Most toddlers display a confusing array of personality traits in a day – mischievous when they’re throwing toys, boisterous when they’re letting off steam and shy when they’re tired.
But overall, you should be able to tell what your child’s predominant personality trait is. What might not be so clear, however, is how to get the very best from them.
So here is a guide to managing your toddler’s personality type.
What is your toddler’s personality type?
Where do they get all that energy from? They’re up at dawn, singing, playing and tearing around. They won’t lie down for a nap and they keep going until supper. You can’t keep up with them. Before they are finished one game, they’re on to the next, leaving a trail of destruction in his wake.
Don’t be tempted to talk about your child’s boisterousness in a negative way. Instead, give them the right opportunities to work off their excess energy.
- Install garden toys and equipment to encourage your toddler to go outside more often.
- Take them to the park or local scenic spots with a football and a kite.
- Don’t write off books because you’re sure they won’t concentrate – instead, build 10-15 minutes of reading time into every day or evening – even if you have to break it up.

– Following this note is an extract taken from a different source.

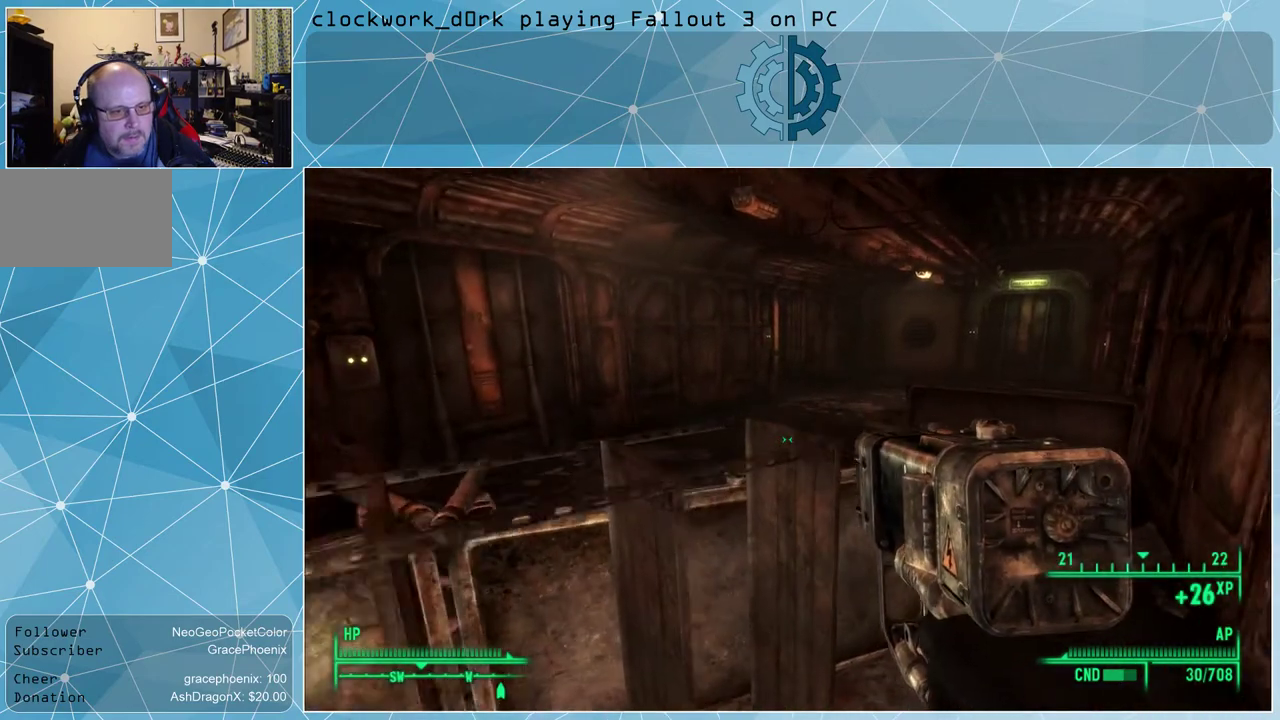
{"keys": [], "mouse": [], "events": []}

Visitors arrive and your toddler takes refuge behind your leg where they clings on for dear life. Another child takes a toy straight out of their hand and your child doesn’t grab it back, instead they look to you, lips quivering. They’re clingy, too, and need to know you’re there.

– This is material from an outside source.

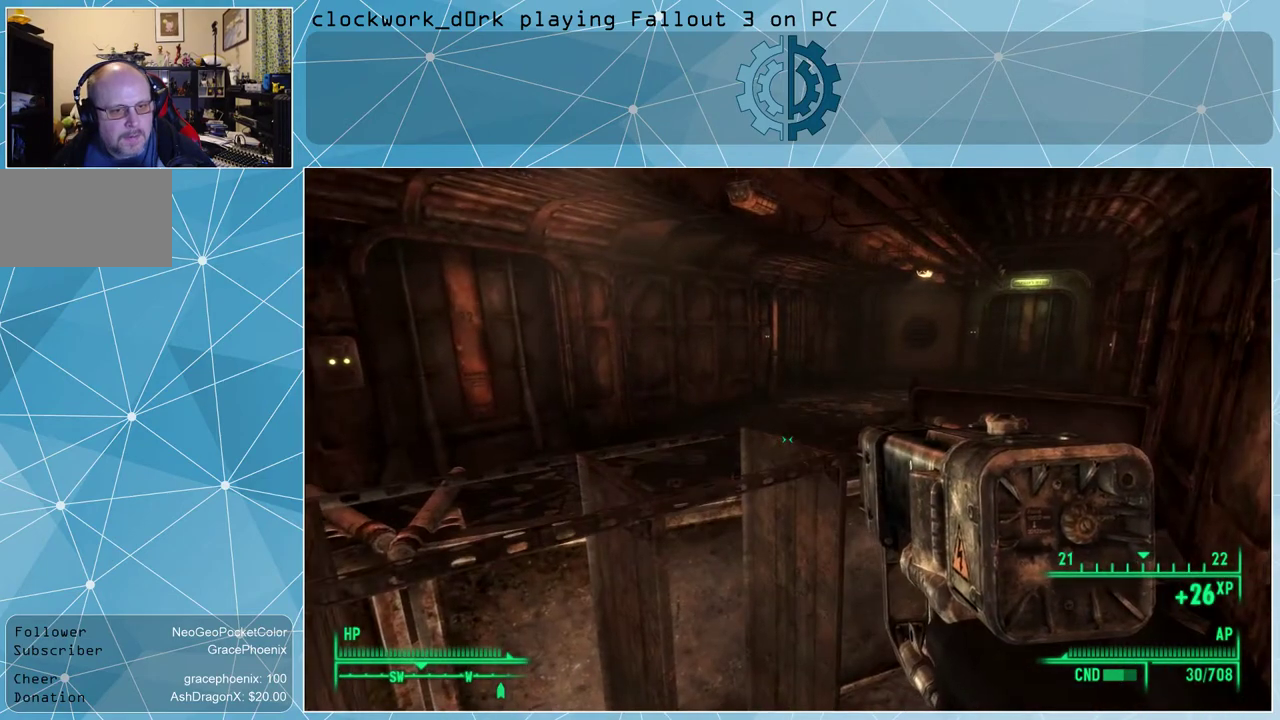
{"keys": ["d", "w"], "mouse": [], "events": [[267, "w", "down"], [300, "d", "down"]]}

Did you know it’s normal for your toddler to go through clingy stages as they learn more about the big and uncertain world they live in? So don’t admonish them for wanting to be with you 24/7.
- Don’t use the phrase ‘s/he’s shy’ to people to explain your child’s behaviour.

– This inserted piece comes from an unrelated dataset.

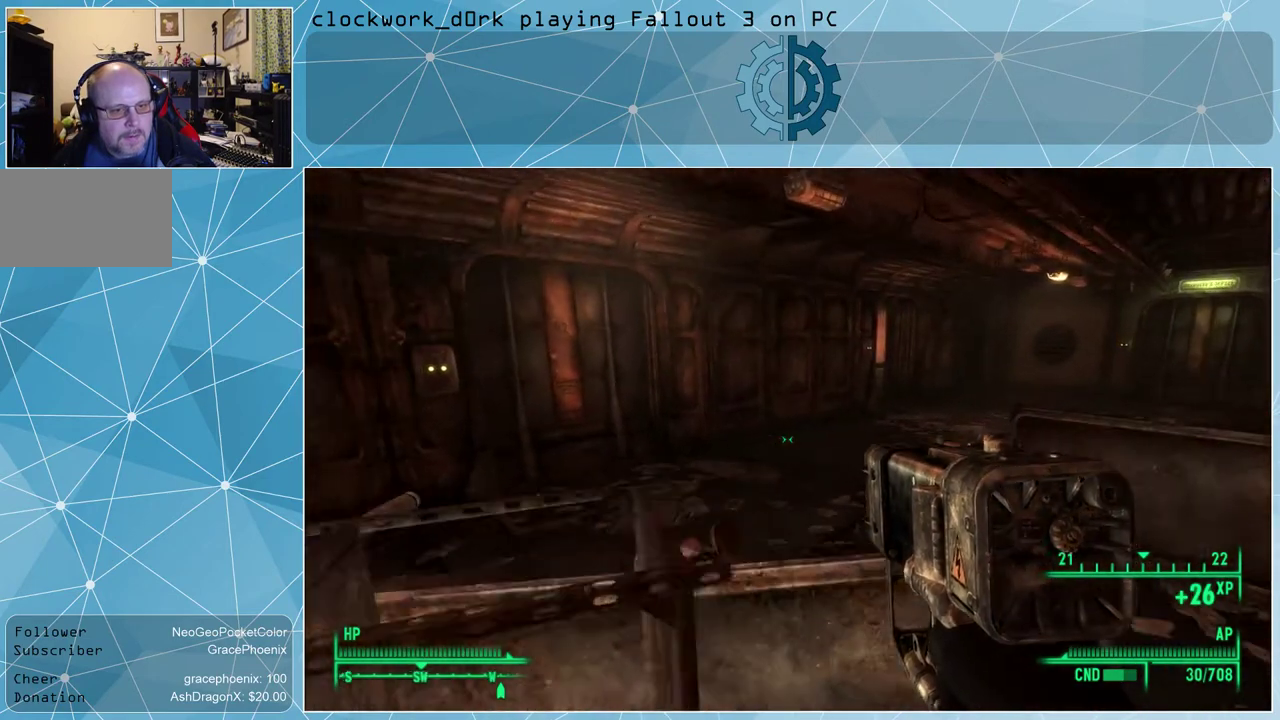
{"keys": ["d"], "mouse": [], "events": [[234, "w", "up"]]}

- Let them cling to you if that’s what they want to do – be there for them. Soon they’ll let go and take a few tentative steps away from you. Knowing you’re there will help them to feel secure.
- Build their confidence – tell them that the brick tower they created is fabulous and pin up their drawings in a prominent place so they knows you’re proud of them.
There’s no stopping a confident toddler. They start conversations with strangers in supermarket queues, tell overweight women they’re fat and seem years ahead of their peers during playtime.
Confidence is seen as a positive trait in toddlers, but other mums might look upon your child as tactless or thoughtless when they’re playing with their less flamboyant little angel.
- Promote generosity and friendliness in your child. When they’re old enough, teach them that it’s nice to show another toddler how to do things, rather than take over.
- Discourage your little one from divulging family information to strangers in the supermarket, such as: ‘We’re going on holiday tomorrow’.
A toddler can be very bossy – especially if they’ve watched older siblings or parents tell each other what to do. But they’re still too young to understand fairness, so if they don’t get their own way there could be a tantrum – watch out!
At times you might have to intervene to teach your child the right way to treat other children.
- Don’t let them boss younger, or older, siblings about. Make sure you’re fair at home so your bossy child doesn’t always have their say, and the other child gets the blame.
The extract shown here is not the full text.